Neben Teheran und Moskau haben auch Baku und Ankara auf das Brüsseler Treffen erzürnt reagiert. Beide bezeichneten das diplomatische Engagement Washingtons und Brüssels als Verletzung der Neutralität, denn die Angelegenheiten des Südkaukasus würden weder die EU noch die USA betreffen.
Baku und Ankara hegen spätestens seit 2020 unisono Anspruch auf den sogenannten «Sangesur-Korridor» im Süden Armeniens. Dieser soll die Türkei auf dem Landweg mit Aserbeidschan und darüber hinaus mit der Welt der turksprachigen Republiken Zentralasiens verbinden. Davon versprechen sich Aserbaidschans Autokrat Ilham Alijew und der türkische Präsident Recep Tayyip Erdogan die Erfüllung eines alten Traums: den sagenhaften Reichtum Zentralasiens an seltenen Erden, Energie und Edelmetallen unter Umgehung Russlands, Chinas und Irans auf den Weltmarkt zu exportieren und die Türkei und Aserbaidschan zu einem Drehkreuz für die Energieversorgung Europas zu machen.

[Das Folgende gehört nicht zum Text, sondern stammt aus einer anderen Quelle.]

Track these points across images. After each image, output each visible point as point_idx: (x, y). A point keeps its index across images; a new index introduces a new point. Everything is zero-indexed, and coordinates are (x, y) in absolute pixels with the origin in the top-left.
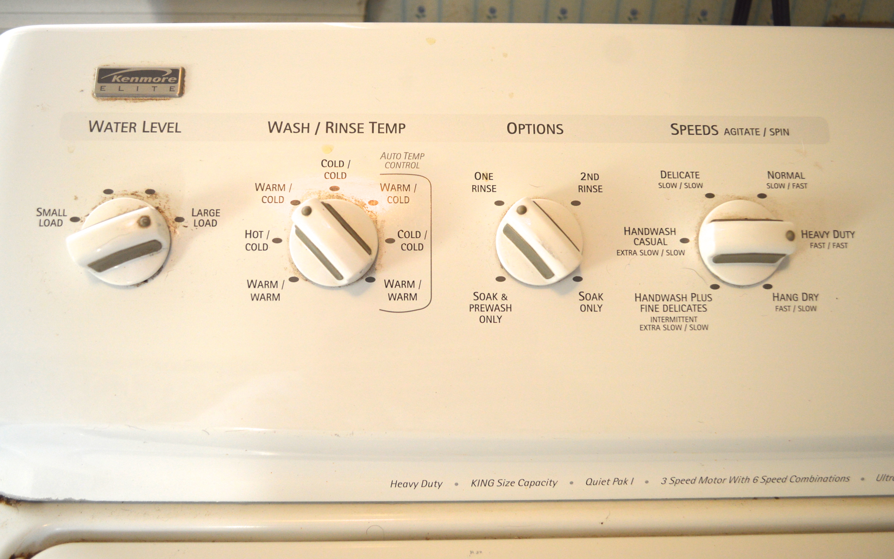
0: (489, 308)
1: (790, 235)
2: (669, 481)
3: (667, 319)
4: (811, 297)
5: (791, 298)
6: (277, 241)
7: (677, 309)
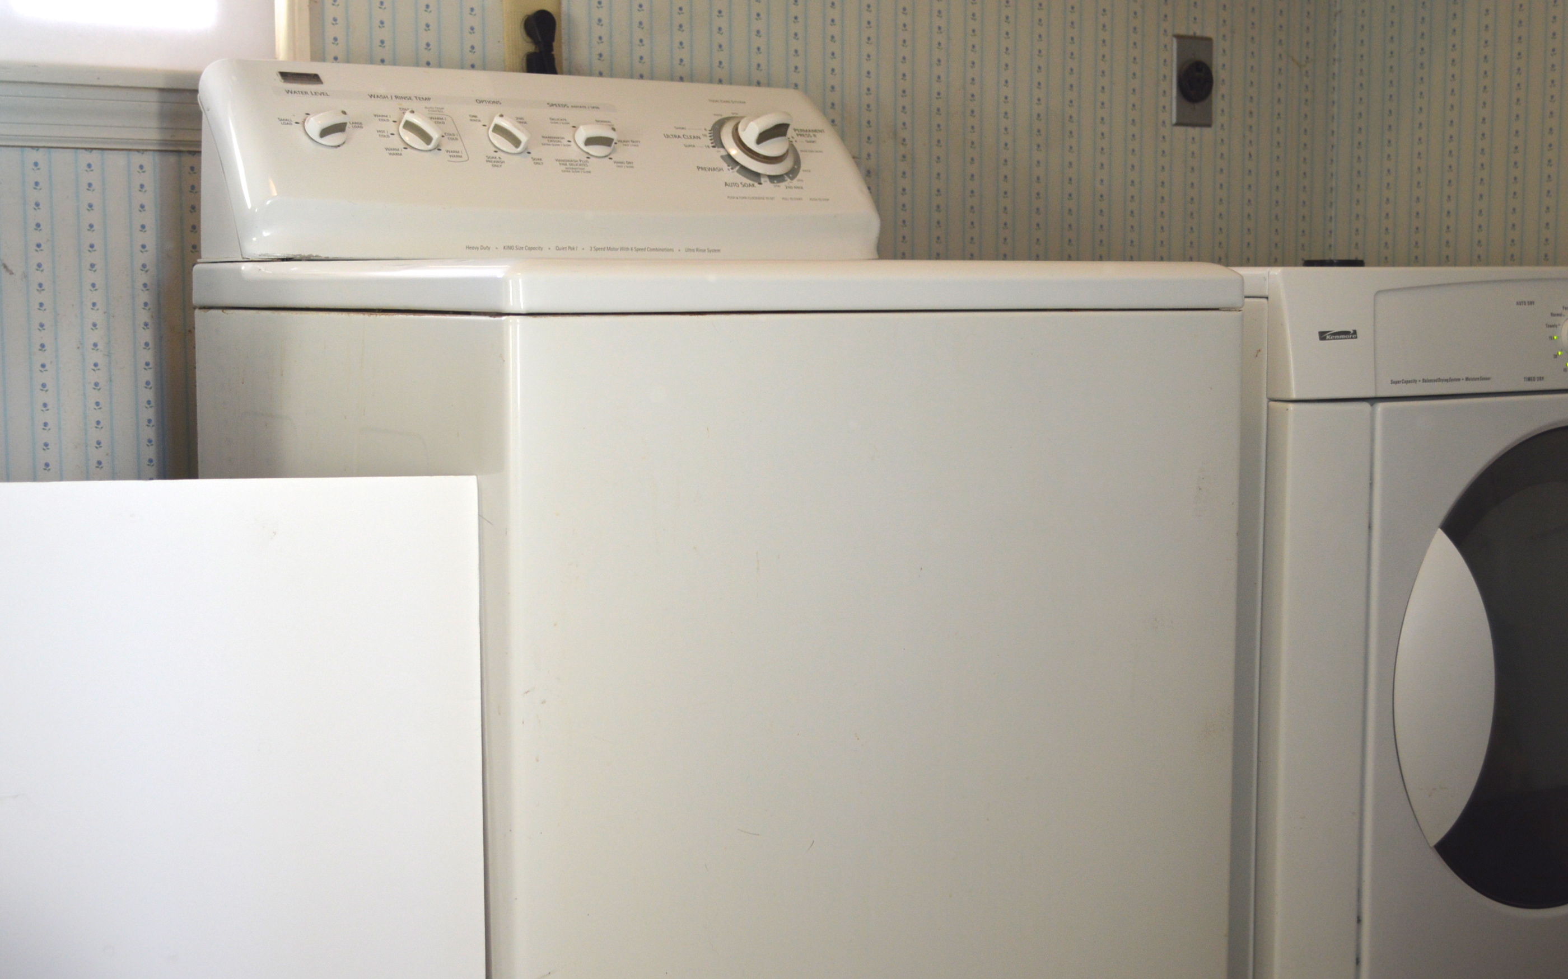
0: (494, 162)
2: (593, 249)
3: (573, 168)
4: (630, 163)
6: (392, 134)
7: (576, 165)
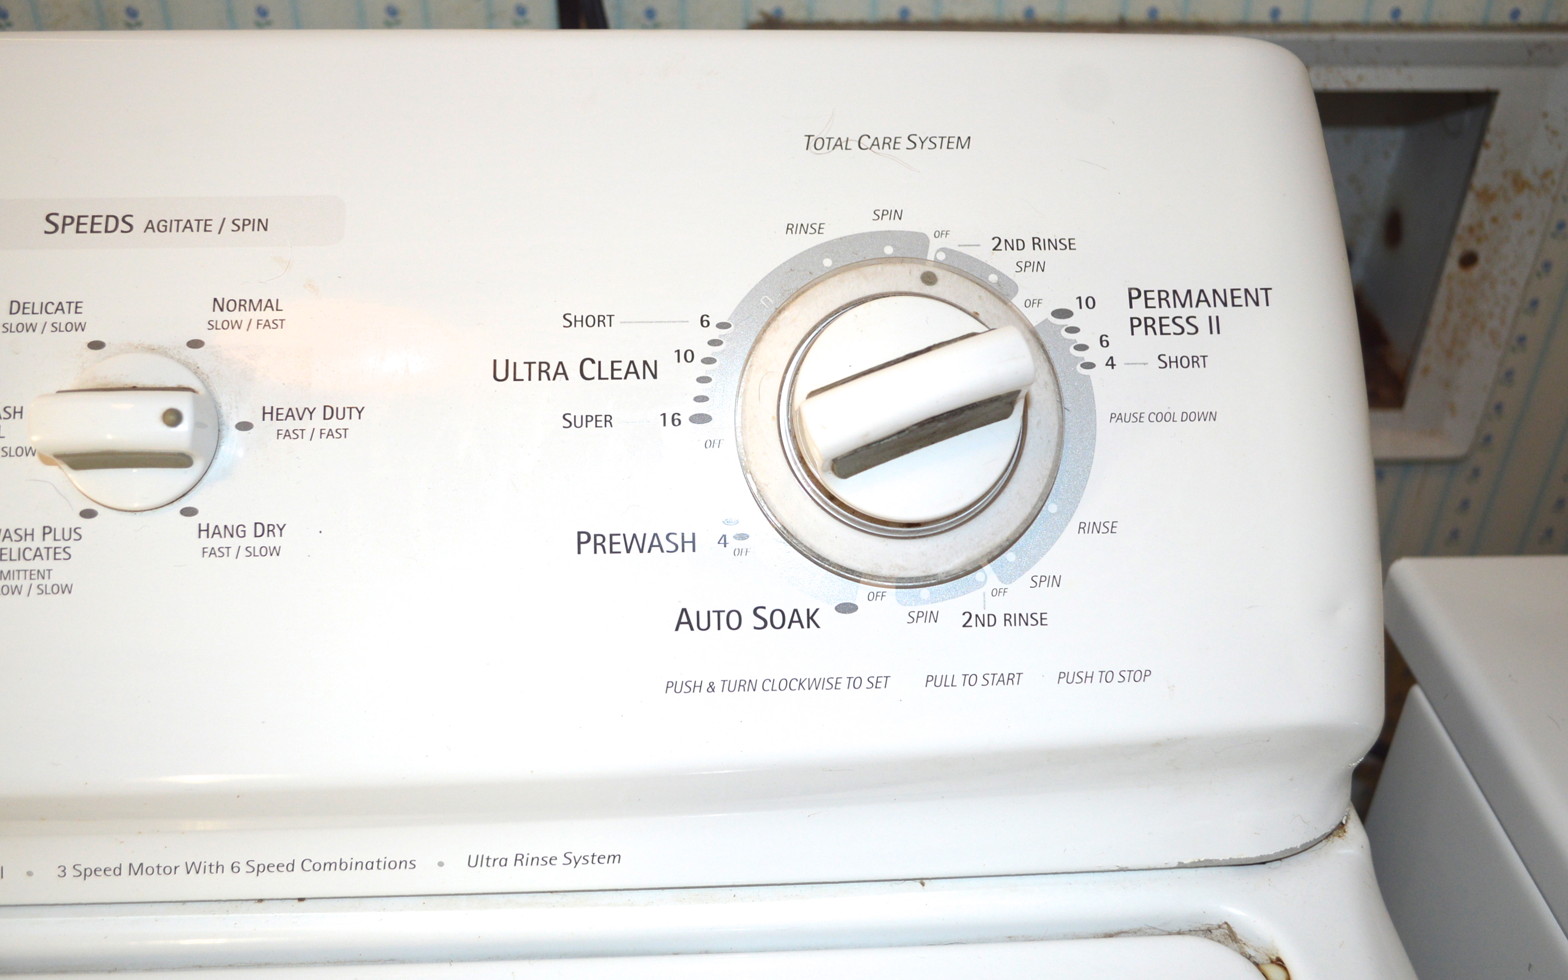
1: (172, 418)
2: (70, 872)
4: (269, 530)
5: (233, 532)
7: (14, 556)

Theoretisch hätten Aserbaidschan und die Türkei Armenien in ihre Pläne einbinden können, um die «Sangesur-Route» nach dem Beispiel der Cargo-Transportrouten in Westeuropa ohne langwierige Grenzkontrollen, aber unter Achtung der territorialen Integrität des Landes zu nutzen. Erdogans und Alijews Initiative ist aber ein ultranationalistisches Projekt, ein Projekt ausschliesslich für die türkisch-sprachige Welt bestimmt. Sie fordern von Armenien deshalb extraterritoriale Rechte. Beide Staaten sehen nichts Verwerfliches im Einsatz von militärischen Mitteln: Ob man Frieden mit Krieg erreichen könne, wurde Alijew auf einer Konferenz letzten Dezember gefragt: «Wir haben bewiesen, dass es eine militärische Lösung des Konflikts gibt. Der Konflikt Bergkarabach ist beigelegt».
«Weder die Region noch die Welt könne sich weitere Kriege leisten»

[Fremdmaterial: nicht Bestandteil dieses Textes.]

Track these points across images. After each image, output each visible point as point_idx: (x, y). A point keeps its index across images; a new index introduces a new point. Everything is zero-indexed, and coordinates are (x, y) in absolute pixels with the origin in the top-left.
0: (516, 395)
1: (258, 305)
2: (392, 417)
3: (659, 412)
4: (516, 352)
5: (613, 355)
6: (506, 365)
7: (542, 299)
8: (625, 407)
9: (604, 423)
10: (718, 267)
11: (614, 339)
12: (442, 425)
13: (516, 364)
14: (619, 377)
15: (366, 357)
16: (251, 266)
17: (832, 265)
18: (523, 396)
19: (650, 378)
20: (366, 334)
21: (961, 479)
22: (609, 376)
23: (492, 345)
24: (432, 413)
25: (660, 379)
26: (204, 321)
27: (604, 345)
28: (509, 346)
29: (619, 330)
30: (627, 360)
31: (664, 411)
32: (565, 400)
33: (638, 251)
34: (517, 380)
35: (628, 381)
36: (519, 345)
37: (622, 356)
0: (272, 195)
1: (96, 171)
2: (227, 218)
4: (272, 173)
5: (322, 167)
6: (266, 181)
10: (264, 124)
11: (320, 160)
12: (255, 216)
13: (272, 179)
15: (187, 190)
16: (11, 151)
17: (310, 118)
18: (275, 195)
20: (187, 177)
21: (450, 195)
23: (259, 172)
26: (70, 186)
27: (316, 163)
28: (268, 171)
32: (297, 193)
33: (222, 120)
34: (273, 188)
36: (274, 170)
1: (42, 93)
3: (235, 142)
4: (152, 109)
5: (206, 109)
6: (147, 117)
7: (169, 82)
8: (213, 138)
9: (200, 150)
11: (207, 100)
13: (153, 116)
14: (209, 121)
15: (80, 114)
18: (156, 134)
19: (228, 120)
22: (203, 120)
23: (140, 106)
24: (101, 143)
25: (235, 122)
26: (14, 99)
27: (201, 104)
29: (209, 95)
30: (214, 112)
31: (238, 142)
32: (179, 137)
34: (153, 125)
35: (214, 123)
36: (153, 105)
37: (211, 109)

Russlands andauernder Krieg in der Ukraine und Aserbaidschans Feldzug in Karabach seien «die beiden eklatantesten Beispiele für die Verachtung, die die heutigen Autokraten für grundlegende Menschenrechte und pluralistischen Gesellschaften hegen», kommentiert die renommierte Menschenrechtsorganisation Freedom House in ihrer kürzlich veröffentlichten Studie «Nationen im Wandel». Freedom House, das jährlich die politischen Reformen in den ehemals kommunistischen Staaten in Europa und Eurasien bewertet, warnt die USA und die EU, sich auf glaubwürdigere Abschreckungsmassnahmen gegen Aserbaidschan zu besinnen. Ansonsten könne Alijews Appetit auf mehr Aggression noch zunehmen und Armenien, das immerhin «freieste Land in Südkaukasus», destabilisieren. Im Freedom House Ranking ist Aserbaidschan eines der «unfreiesten» Länder – genauso «unfrei» wie Russland.

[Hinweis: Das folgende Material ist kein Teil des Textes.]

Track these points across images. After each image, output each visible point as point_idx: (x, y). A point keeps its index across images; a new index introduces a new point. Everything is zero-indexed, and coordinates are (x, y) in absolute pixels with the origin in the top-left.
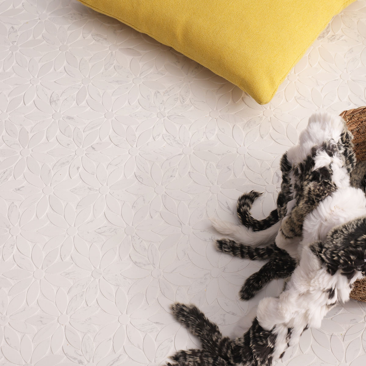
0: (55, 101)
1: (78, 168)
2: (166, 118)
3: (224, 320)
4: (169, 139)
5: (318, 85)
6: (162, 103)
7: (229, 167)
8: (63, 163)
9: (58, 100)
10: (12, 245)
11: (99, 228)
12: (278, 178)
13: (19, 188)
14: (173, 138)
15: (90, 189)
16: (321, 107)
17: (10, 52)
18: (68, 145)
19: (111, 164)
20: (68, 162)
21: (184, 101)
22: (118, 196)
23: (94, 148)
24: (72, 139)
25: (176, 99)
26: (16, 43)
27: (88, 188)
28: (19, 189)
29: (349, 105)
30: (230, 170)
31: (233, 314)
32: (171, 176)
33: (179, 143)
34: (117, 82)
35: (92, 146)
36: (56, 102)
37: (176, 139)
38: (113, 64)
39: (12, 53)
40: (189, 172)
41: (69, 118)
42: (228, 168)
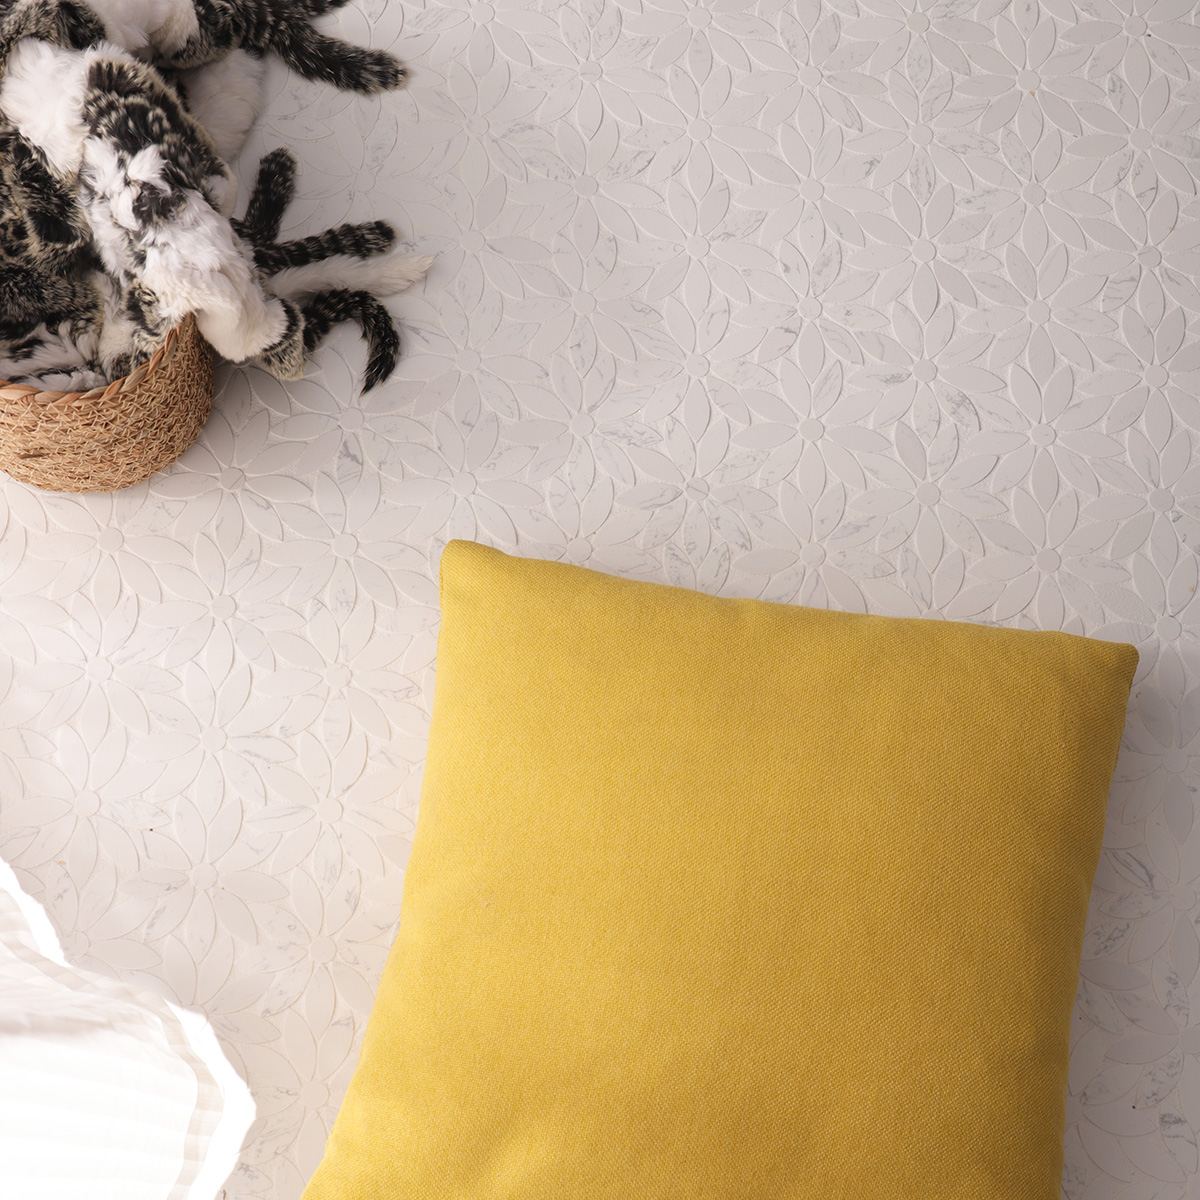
0: (958, 406)
1: (787, 269)
2: (682, 487)
3: (296, 98)
4: (642, 434)
5: (383, 752)
6: (717, 519)
7: (469, 428)
8: (825, 265)
9: (954, 413)
10: (794, 47)
11: (652, 163)
12: (351, 452)
13: (873, 167)
14: (633, 441)
15: (729, 235)
16: (345, 690)
17: (1162, 486)
18: (848, 312)
19: (725, 311)
20: (819, 273)
21: (672, 552)
22: (660, 249)
23: (788, 330)
24: (851, 330)
25: (692, 546)
26: (1171, 519)
27: (733, 235)
28: (872, 163)
29: (282, 728)
30: (463, 422)
31: (285, 118)
32: (579, 345)
33: (612, 433)
34: (858, 528)
35: (797, 336)
36: (954, 405)
37: (625, 440)
38: (903, 573)
39: (1157, 486)
40: (547, 375)
41: (895, 379)
42: (469, 424)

Ein Sturm braut sich über dem Südkaukasus zusammen. Die unerwartete Eskalation im Konflikt zwischen Israel und Iran verheisst für Armenien nichts Gutes: «Schlägt Israel gegen den Iran zurück, kann sich die Region leicht in ein Schlachtfeld verwandeln, und wir wären mittendrin», sagt der armenische Autor Grigor Shashikyan. Darüber hinaus würde jede Schwächung des Irans indirekt zu einer Schwächung Armeniens führen. Denn der Iran hat im Konflikt um Sangesur als einzige Regionalmacht stets betont, die Souveränität Armeniens zu respektieren. Teheran lehnte jede Veränderung der regionalen Grenzen ab.
Angesichts des Kriegs im Nahen Osten rief UN-Generalsekretär António Guterres vor dem Sicherheitsrat eindringlich zur Deeskalation auf: Weder die Region noch die Welt könne sich einen weiteren Krieg leisten.
Wie wahr! In diesem Rahmen wäre auch die Schweizer Aussenpolitik gut beraten, ihre Aufmerksamkeit neben der Ukraine-Frage auch auf den Südkaukasus und den Iran zu richten. Jede Eskalation hätte die Dynamik eines Domino-Effekts, der zur Destabilisierung Armeniens und Georgiens führen und schliesslich den ganzen Südkaukasus in Mitleidenschaft ziehen könnte.